### Consigne
Poursuivez l'appel contre les armes nucléaires à la suite de sa dernière phrase.

### Extrait fourni
☆ ☆ ☆ ☆

Non aux armes nucléaires

 

Appel lancé par des élus, scientifiques, écrivains, artistes, médecins, militaires et militants associatifs…

Mercredi 5 mars 2025, le président de la République a annoncé qu’il avait « décidé d’ouvrir le débat stratégique sur la protection par notre dissuasion (nucléaire) de nos alliés du continent européen ». Officiellement, « notre dissuasion » consiste, face à un ennemi qui s’en prendrait aux « intérêts vitaux » de la France, à le menacer de lui délivrer d’abord un « ultime avertissement » par une frappe nucléaire en principe limitée, puis, s’il poursuit son agression, de frapper massivement ses cités.

☆ ☆ ☆ ☆

### Données
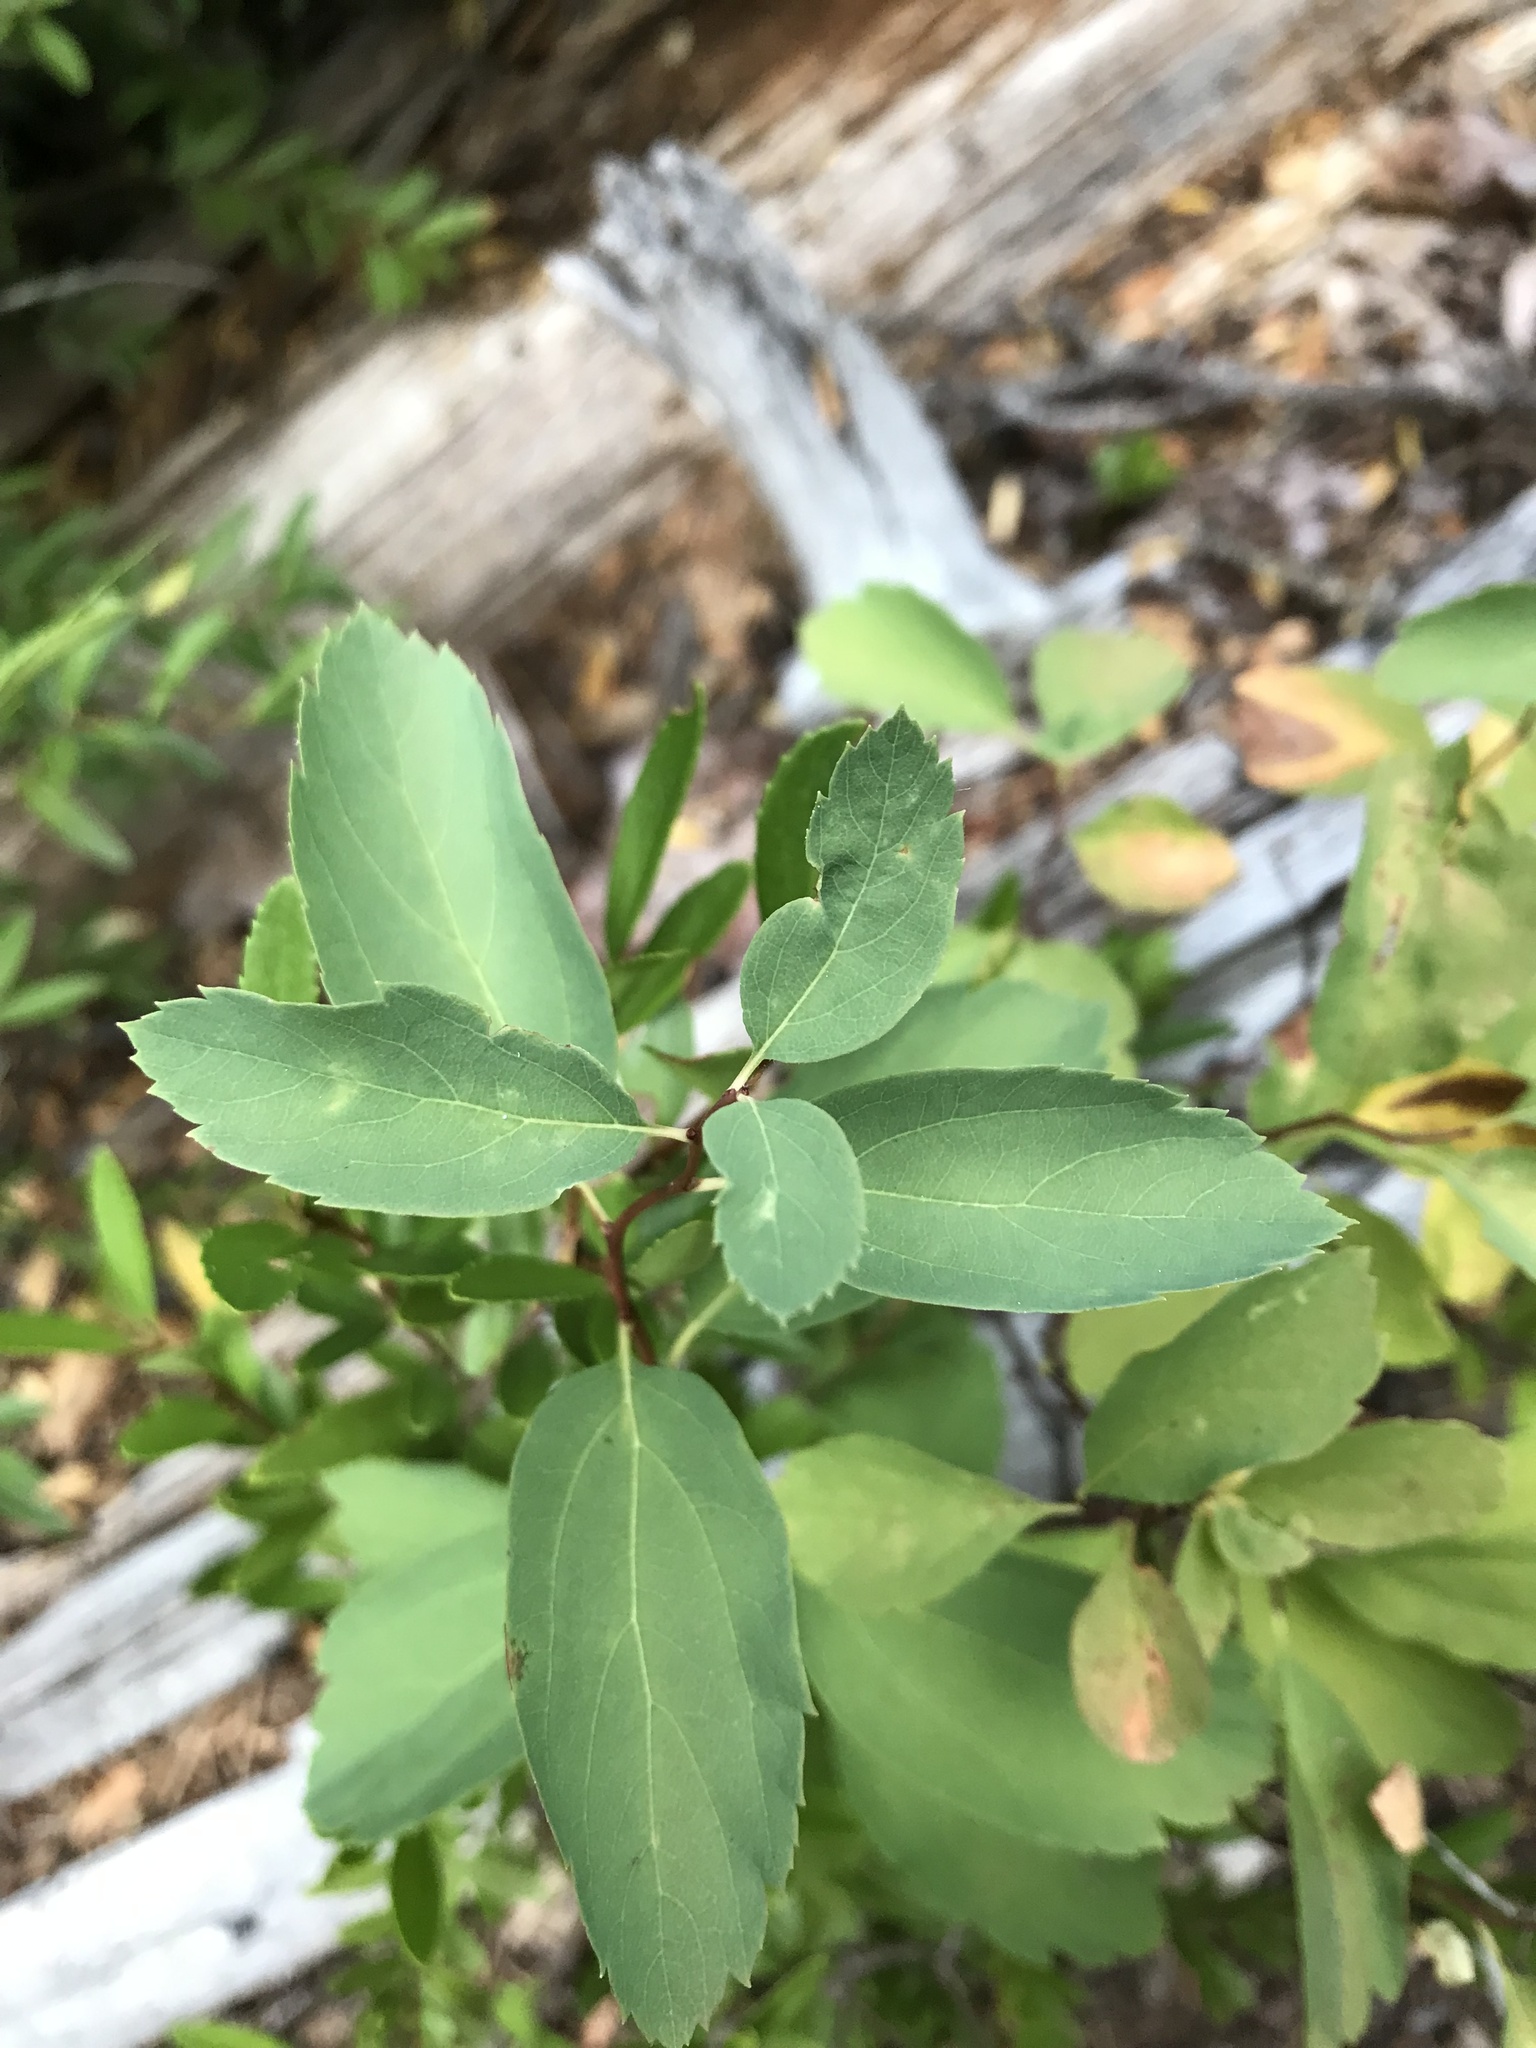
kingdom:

☆ ☆ ☆ ☆

### Production attendue
Cette première frappe française transformera une guerre conventionnelle en guerre nucléaire. Elle amènera quasi inéluctablement un ennemi doté lui aussi d’armes nucléaires à riposter avec les siennes, voire à la devancer en frappant lui-même en premier. Dans les deux cas, elle entraînera un suicide collectif. Sans l’avoir jamais voulu, c’est le prix que les Français doivent payer, aujourd’hui en euros et demain de leur vie, à la « souveraineté nationale », c’est-à-dire au pouvoir exorbitant du chef de l’État. Que cette stratégie soit suicidaire, c’est ce qu’avait compris Valéry Giscard d’Estaing, qui confie dans ses mémoires s’être secrètement résolu à ne jamais prendre « l’initiative d’un geste qui conduirait à l’anéantissement de la France ».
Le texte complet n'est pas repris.